As companies and governments increasingly hoover up our personal data, a common refrain to keep people from worrying is the claim that nothing can go wrong because the data itself is “anonymized” — or stripped of personal identifiers like social security numbers. But time and time again, studies have shown how this really is cold comfort, given it takes only a little effort to pretty quickly identify a person based on access to other data sets. Yet most companies, many privacy policy folk, and even government officials still like to act as if “anonymizing” your data means something.

The latest case in point: new research out of Stanford (first spotted by the German website Mixed), found that it took researchers just five minutes of examining the movement data of VR users to identify them in the real world.
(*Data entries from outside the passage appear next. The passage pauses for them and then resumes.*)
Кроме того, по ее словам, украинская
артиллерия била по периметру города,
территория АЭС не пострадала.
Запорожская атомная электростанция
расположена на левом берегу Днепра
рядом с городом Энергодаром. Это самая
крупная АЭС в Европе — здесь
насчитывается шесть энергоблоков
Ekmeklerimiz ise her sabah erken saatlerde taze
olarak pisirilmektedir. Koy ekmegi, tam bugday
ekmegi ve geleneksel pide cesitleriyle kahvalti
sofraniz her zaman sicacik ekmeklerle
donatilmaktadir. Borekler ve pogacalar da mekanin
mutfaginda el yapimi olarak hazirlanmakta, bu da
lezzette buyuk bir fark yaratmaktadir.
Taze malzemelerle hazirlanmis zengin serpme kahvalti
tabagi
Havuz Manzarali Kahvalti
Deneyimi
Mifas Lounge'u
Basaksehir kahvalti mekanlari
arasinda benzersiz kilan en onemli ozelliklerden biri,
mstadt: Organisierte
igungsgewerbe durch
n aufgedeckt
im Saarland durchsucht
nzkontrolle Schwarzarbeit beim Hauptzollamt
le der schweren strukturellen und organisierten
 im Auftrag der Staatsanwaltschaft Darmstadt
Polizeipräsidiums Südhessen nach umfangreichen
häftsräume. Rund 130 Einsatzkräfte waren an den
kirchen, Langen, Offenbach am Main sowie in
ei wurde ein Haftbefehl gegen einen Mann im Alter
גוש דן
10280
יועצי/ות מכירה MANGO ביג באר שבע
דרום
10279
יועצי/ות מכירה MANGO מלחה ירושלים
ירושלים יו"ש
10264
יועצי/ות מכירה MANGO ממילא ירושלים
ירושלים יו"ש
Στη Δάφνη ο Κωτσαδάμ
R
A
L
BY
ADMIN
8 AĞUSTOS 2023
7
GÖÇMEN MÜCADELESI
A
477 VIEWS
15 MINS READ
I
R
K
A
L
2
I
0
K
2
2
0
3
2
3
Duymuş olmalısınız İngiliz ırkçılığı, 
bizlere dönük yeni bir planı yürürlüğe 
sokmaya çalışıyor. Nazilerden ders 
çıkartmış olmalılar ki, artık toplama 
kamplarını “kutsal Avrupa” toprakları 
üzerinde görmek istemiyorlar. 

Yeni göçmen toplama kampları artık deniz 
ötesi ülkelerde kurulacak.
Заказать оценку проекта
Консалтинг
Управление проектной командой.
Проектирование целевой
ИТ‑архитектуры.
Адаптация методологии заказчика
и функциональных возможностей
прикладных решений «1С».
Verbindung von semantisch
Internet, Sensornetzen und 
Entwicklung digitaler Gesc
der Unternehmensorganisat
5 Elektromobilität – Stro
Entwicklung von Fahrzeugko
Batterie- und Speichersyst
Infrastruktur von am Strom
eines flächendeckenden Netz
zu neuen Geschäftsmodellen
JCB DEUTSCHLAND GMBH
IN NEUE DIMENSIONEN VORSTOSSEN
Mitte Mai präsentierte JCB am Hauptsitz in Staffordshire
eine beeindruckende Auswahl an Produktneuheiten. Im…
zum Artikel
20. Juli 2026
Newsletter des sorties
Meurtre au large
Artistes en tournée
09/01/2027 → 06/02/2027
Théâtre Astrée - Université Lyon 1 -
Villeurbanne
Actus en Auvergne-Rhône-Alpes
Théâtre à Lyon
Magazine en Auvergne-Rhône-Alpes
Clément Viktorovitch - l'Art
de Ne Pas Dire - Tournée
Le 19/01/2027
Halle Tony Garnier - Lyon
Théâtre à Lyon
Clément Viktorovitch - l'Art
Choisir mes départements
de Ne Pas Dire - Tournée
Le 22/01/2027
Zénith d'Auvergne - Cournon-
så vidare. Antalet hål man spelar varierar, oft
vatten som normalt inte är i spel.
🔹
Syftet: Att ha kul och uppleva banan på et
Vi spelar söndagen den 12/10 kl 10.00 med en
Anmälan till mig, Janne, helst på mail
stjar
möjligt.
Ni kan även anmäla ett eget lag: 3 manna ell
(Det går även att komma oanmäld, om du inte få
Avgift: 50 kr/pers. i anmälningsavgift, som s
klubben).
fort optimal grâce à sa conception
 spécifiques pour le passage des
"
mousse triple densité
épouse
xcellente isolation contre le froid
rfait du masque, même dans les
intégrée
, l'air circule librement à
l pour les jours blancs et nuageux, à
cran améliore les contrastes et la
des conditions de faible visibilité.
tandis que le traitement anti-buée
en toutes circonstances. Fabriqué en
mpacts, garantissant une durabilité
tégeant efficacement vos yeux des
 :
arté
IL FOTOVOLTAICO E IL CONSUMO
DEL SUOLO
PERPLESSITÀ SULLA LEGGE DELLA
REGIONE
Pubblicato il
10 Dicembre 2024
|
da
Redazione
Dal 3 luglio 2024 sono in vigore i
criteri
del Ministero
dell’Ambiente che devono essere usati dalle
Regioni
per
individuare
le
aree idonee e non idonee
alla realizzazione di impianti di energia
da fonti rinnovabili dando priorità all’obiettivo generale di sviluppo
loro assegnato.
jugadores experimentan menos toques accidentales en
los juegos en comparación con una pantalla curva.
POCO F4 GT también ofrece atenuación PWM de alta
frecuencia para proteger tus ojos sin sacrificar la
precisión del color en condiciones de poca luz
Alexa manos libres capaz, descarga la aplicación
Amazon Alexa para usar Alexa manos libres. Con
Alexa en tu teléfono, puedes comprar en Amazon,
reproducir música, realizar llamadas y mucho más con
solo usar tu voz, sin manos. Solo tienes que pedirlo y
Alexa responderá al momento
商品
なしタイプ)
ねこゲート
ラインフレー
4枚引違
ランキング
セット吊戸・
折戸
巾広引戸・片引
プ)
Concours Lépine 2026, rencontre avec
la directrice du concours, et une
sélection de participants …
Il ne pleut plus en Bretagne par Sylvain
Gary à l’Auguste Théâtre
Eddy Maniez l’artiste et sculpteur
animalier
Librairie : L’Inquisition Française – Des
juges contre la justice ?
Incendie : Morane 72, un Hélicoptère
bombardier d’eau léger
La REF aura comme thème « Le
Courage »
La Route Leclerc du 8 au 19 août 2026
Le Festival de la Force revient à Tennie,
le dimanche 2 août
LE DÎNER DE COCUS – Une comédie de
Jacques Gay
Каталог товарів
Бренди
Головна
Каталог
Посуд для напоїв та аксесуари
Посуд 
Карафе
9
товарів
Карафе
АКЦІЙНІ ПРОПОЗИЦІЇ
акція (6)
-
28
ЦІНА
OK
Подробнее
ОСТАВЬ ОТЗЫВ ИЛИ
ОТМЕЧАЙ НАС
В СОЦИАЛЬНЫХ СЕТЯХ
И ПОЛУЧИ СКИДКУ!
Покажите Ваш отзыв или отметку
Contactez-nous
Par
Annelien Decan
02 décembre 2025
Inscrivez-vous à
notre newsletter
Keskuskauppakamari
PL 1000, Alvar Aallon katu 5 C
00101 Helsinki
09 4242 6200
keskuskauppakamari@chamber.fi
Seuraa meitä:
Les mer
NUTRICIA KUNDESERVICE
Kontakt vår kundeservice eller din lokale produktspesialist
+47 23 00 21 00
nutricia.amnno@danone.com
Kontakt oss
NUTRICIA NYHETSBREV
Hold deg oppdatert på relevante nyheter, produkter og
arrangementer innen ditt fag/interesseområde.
The paper says participants using an HTC Vive headset and controllers watched five 20-second clips from a randomized set of 360-degree videos, then answered a set of questions in VR that were tracked in a separate research paper.

The movement data (including height, posture, head movement speed and what participants looked at and for how long) was then plugged into three machine learning algorithms, which, from a pool of 511 participants, was able to correctly identify 95% of users accurately “when trained on less than 5 min of tracking data per person.” The researchers went on to note that while VR headset makers (like every other company) assures users that “de-identified” or “anonymized” data would protect their identities, that’s really not the case:

“In both the privacy policy of Oculus and HTC, makers of two of the most popular VR headsets in 2020, the companies are permitted to share any de-identified data,” the paper notes. “If the tracking data is shared according to rules for de-identified data, then regardless of what is promised in principle, in practice taking one’s name off a dataset accomplishes very little.”

If you don’t like this study, there’s just an absolute ocean of research over the last decade making the same point: “anonymized” or “de-identified” doesn’t actually mean “anonymous.” Researchers from the University of Washington and the University of California, San Diego, for example, found that they could identify drivers based on just 15 minutes’ worth of data collected from brake pedal usage alone. Researchers from Stanford and Princeton universities found that they could correctly identify an “anonymized” user 70% of the time just by comparing their browsing data to their social media activity.